On that following Monday night — while licking my wounds, reconstituting my professional life and navigating this change — I decided to slip out from my sleepy Jersey neighborhood to Greenwich Village. And there I was, at the Blue Note, with a beaming Killer Mike, on the other end of that crisis — flanked by gospel singers, all clad in white, resurrection-style. Stuffed in a booth with perfect strangers, I was ready for direct communion.

On the drive, I checked out Mike’s latest single, “Humble Me,” in which he directly addresses the unfortunate Grammys incident. (He got in an altercation with who he characterized as an “over-zealous security guard”; he was booked and released, and will not face charges.)

“Humble Me” provides a startling view into Mike’s psyche: “I was sitting there in a room full of cops like Daniel was sitting with the lions/ I had to quiet my mind, I prayed and I prayed, and I prayed/ The liars were lyin’ their lies, I kept on just keepin’ my faith.”

Killer Mike. Photo credit: Morgan Enos

And his new gospel-powered project, Michael and the Mighty Midnight Revival — who’ll drop their first project, Songs for Sinners and Saints, on August 2 — shows he’s kept it well. It’s billed as an epilogue to 2023’s hyper-personal Michael — that album that netted those wins for Best Rap Album, Best Rap Song and Best Rap Performance, the latter two for “Scientists & Engineers.”

On the podcast circuit in support of Michael, Killer Mike explained that the album opened a spiritual entryway to the rest of his life. “I want 10 more years. I want 15 more years,” he told Joe Budden. “This record starts that. It’s a reset. My wife woke up and said, ‘Happy resurrection day.’”

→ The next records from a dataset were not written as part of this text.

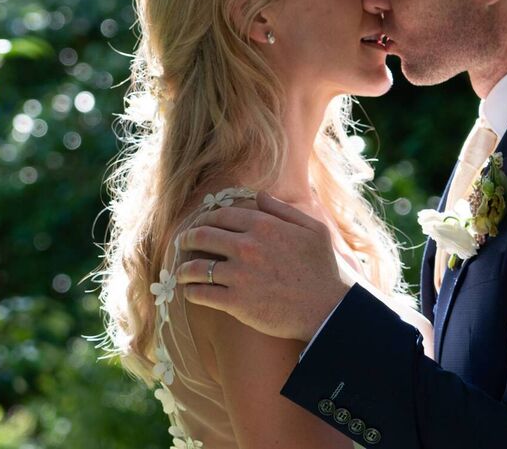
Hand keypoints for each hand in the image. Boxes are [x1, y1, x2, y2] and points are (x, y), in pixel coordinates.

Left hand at [175, 192, 352, 341]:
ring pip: (196, 266)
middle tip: (182, 244)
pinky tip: (190, 292)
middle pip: (202, 236)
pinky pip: (201, 294)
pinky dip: (191, 292)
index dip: (205, 219)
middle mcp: (246, 246)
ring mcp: (239, 275)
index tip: (199, 225)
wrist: (326, 310)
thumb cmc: (322, 269)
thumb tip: (259, 196)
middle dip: (187, 239)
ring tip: (180, 272)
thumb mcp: (312, 229)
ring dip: (183, 268)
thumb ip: (283, 210)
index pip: (221, 215)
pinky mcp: (235, 302)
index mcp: (262, 225)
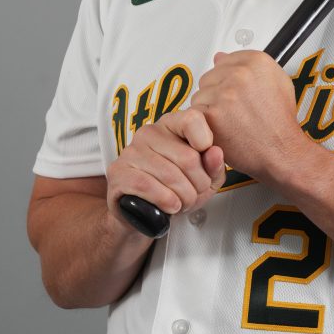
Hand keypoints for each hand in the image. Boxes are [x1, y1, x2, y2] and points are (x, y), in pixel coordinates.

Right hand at [106, 109, 225, 222]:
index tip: (205, 163)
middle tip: (194, 194)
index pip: (192, 119)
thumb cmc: (176, 190)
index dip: (206, 143)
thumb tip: (215, 152)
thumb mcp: (205, 179)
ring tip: (182, 202)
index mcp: (171, 125)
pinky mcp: (118, 172)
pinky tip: (170, 205)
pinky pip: (148, 186)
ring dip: (184, 198)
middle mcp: (149, 133)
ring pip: (170, 175)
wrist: (142, 213)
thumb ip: (214, 165)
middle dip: (198, 185)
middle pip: (188, 158)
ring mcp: (131, 151)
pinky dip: (166, 201)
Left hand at [191, 51, 306, 185]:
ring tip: (230, 122)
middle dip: (216, 94)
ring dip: (209, 110)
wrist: (282, 151)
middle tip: (233, 111)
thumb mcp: (279, 83)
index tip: (234, 92)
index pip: (223, 60)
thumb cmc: (280, 123)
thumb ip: (249, 66)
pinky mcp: (213, 114)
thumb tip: (221, 57)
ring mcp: (225, 93)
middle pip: (209, 77)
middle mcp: (240, 74)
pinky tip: (222, 130)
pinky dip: (204, 125)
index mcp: (257, 62)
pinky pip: (194, 114)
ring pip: (199, 96)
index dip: (227, 80)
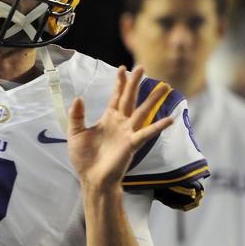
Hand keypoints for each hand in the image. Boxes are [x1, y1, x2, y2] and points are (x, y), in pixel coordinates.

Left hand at [67, 65, 173, 189]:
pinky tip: (169, 119)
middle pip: (130, 98)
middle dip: (135, 83)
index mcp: (108, 118)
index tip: (123, 68)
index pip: (116, 96)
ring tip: (164, 87)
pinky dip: (158, 126)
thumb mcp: (75, 133)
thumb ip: (76, 116)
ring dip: (153, 99)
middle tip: (142, 67)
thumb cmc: (84, 158)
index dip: (120, 83)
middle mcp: (120, 123)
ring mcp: (128, 133)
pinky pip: (146, 133)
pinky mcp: (131, 144)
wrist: (91, 178)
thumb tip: (78, 97)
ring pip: (142, 112)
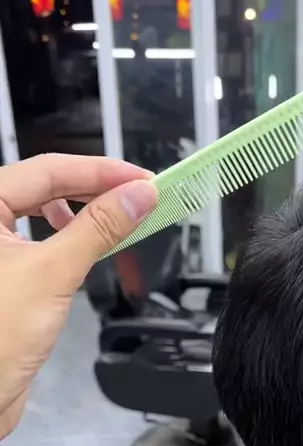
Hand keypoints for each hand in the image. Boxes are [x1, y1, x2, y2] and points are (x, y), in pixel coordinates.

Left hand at [0, 154, 157, 439]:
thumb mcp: (54, 273)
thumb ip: (98, 229)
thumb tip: (136, 196)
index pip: (48, 170)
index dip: (101, 172)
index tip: (143, 181)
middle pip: (45, 185)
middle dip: (95, 188)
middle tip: (140, 195)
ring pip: (41, 210)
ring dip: (82, 210)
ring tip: (116, 216)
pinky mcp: (4, 271)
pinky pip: (39, 238)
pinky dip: (67, 237)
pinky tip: (84, 243)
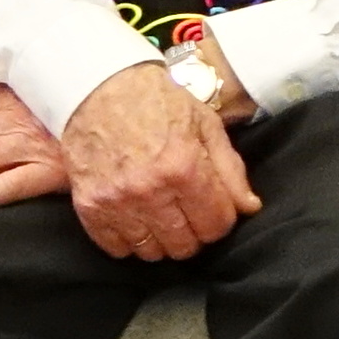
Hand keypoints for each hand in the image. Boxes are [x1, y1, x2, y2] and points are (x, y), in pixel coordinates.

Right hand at [61, 62, 256, 260]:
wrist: (98, 87)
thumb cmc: (158, 102)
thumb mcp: (206, 125)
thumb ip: (230, 170)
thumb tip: (249, 208)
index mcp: (184, 167)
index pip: (216, 225)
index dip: (222, 220)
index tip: (216, 208)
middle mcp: (149, 190)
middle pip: (184, 245)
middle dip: (195, 233)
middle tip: (190, 213)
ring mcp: (115, 201)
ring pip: (151, 252)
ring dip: (162, 239)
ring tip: (163, 216)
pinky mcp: (88, 205)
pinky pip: (115, 247)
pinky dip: (129, 241)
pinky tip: (137, 220)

At the Blue Note — night one, set one of a three-night run — we felt that benediction. “I know there’s something divine in every human being sitting here!” Mike proclaimed amid a wave of organ trills. He was backed by the Songs of for Sinners and Saints vocalists: Jordan Alyssa, Adonica Nunn, Troy Durden, Jori, Alicia Peters-Jordan. (In an interlude, they introduced themselves with brief yet head-spinning vocal spots, on tunes like Jay-Z and Alicia Keys’ “Empire State of Mind” and the “Cheers” theme song.)

Together, they launched into a set of tracks from said project — like the aforementioned “Humble Me” — but also those from Michael (like “Run” and “Talk’n that Shit!”) as well as his features on Big Boi’s “Kill Jill” and Bone Crusher’s “Never Scared.” (The magnitude of said Outkast legend in Killer Mike’s history cannot be overstated; it was he who asked the pivotal question, “You want to be a dope dealer, or you want to be a rapper?”)

Live rap can be a mixed bag, and sometimes a detached experience, but Killer Mike put his entire chest into the hour-and-change performance. This isn’t the province of mindless bluster and lame backing tracks — shout out to DJ Trackstar for fully circumventing those — but an artist at full bore, giving everything. (I found it endlessly endearing that he shed tears during the raw-nerved “Motherless,” just as he did on TV.)

Whether evoking the biblical Judgement of Solomon, shouting out his weed dealer, or criticizing abundant pandering in the 2024 U.S. election, it’s a treat to behold that mind, that Atlanta drawl, that moral compass and indomitable will. Resurrection day, indeed — and you have two more nights at the Blue Note to catch it.